[TEXTE À ANALYSER]
%%

Ce numéro propose d’interroger le rôle des syndicats dans les changements économiques et politiques que l’Afrique a connus au cours de ces deux dernières décennies. Les syndicats ont été directement impliqués et/ou affectés par la libéralisation de la vie politique, la réforme des institutions publiques, la privatisation croissante de l’économie et l’implantation de nouveaux investisseurs. La manière dont ils ont fait face à ces changements offre un angle particulièrement fécond pour analyser les rapports de force auxquels ceux-ci ont donné lieu. L’ambition de ce numéro est de mettre en exergue l’inscription des syndicats dans la fabrique des sociétés africaines contemporaines en plaçant au centre de la réflexion l’ambivalence de leurs rapports avec les entreprises et l’État. L’objectif est ainsi d’étudier les dynamiques qui traversent le champ de la représentation des intérêts et les espaces de participation, entre opposition, adaptation et collaboration avec les pouvoirs économiques et politiques.

%%

[MATÉRIAU À ÉTUDIER]
%%

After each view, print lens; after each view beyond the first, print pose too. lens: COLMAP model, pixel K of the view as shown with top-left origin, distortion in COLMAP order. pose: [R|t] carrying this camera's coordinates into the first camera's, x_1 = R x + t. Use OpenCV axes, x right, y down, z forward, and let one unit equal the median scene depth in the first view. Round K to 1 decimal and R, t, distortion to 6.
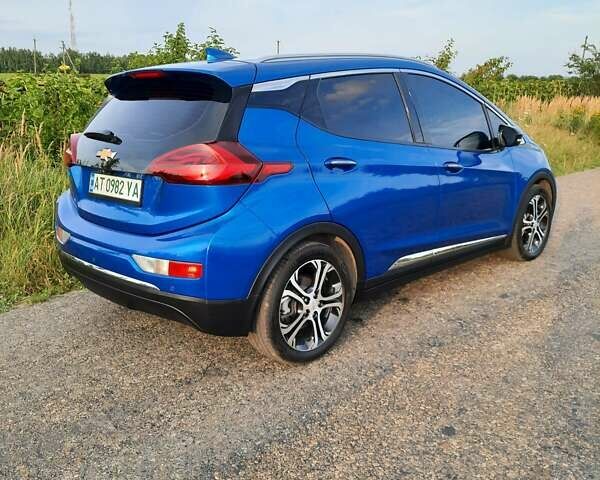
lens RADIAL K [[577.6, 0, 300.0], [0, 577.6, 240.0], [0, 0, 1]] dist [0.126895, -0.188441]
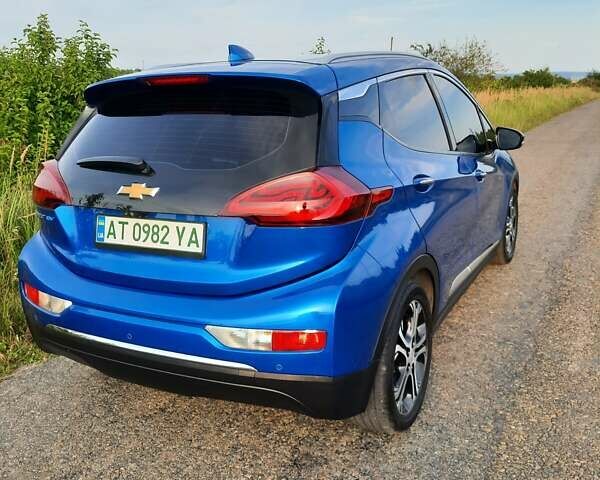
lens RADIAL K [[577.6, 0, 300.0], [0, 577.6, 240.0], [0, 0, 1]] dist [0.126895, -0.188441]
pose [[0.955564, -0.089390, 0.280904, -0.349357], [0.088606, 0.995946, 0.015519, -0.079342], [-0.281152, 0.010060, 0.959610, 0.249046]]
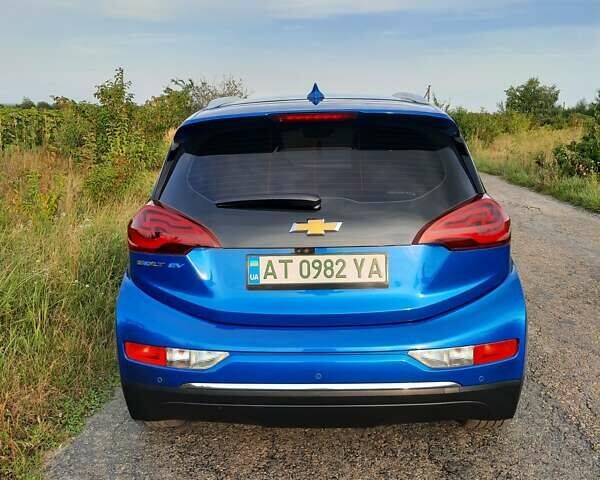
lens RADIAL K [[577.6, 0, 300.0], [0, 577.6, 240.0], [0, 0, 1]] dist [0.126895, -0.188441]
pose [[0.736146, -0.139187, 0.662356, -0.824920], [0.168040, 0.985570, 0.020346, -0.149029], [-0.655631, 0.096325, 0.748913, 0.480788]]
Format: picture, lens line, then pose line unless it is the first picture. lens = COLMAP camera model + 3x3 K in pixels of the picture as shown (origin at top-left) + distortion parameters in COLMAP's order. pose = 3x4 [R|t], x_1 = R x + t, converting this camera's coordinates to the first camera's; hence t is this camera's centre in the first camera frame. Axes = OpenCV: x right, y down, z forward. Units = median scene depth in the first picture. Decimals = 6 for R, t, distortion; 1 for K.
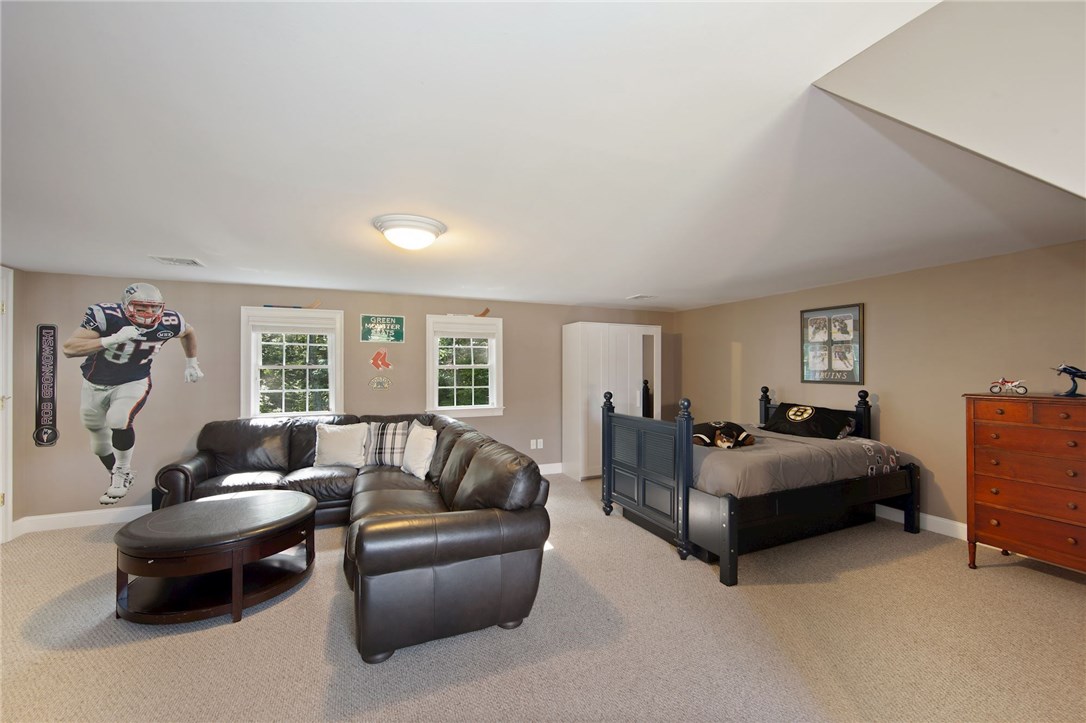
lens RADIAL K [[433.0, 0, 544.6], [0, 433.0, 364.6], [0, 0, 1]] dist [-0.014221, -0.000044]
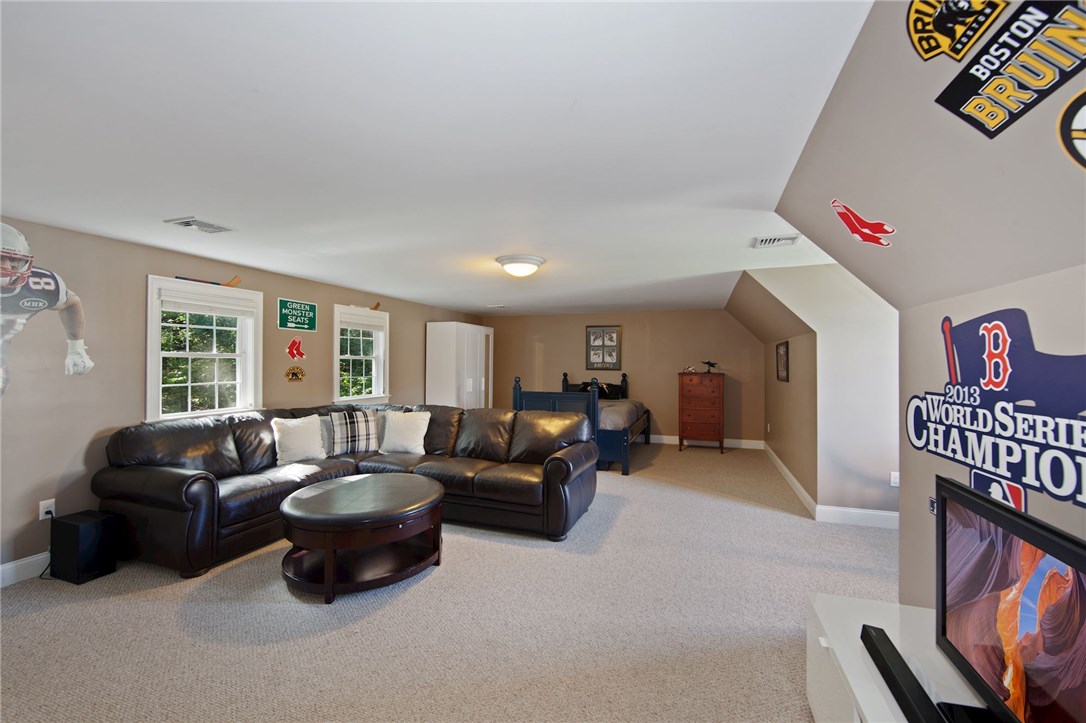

%%

[CONSIGNE]
Pouvez-vous donner la suite du texte sur les syndicats en Afrique, en repartant après sa dernière phrase ? Ce matériau provient d’une autre source.

[PRODUCTION ATTENDUE]
La lecture de la production scientifique récente sur le syndicalisme en Afrique révèle quelques angles privilégiés et des disparités. Dans leur majorité, les travaux sur le syndicalisme reviennent sur le rôle joué par les syndicats dans les processus de libéralisation politique que plusieurs pays africains ont connus dans le cours des années 1990 (voir la bibliographie). Ils se concentrent de ce fait sur les pays où les syndicats ont effectivement joué un rôle dans ces processus (principalement l’Afrique du Sud, le Ghana, et la Zambie) pour éclairer leurs rapports avec les partis politiques. Par contraste avec ces travaux, ce numéro porte principalement sur le devenir du syndicalisme depuis la vague des libéralisations politiques, dans le contexte des réformes institutionnelles et économiques des années 1990 et 2000. Au plan théorique, il a pour ambition de rompre avec la visée normative et téléologique sous-jacente à nombre de ces travaux, qui voient a priori dans les syndicats un vecteur de changement démocratique, pour mieux penser les rapports de dépendance réciproque qu’ils entretiennent avec les entreprises et les partis politiques.

Enfin, ce numéro souhaite rassembler des contributions qui permettront de couvrir un large spectre des différentes situations syndicales en Afrique, en offrant pour la première fois dans une revue scientifique francophone un panorama de la diversité des usages de cette forme d'organisation sur ce continent.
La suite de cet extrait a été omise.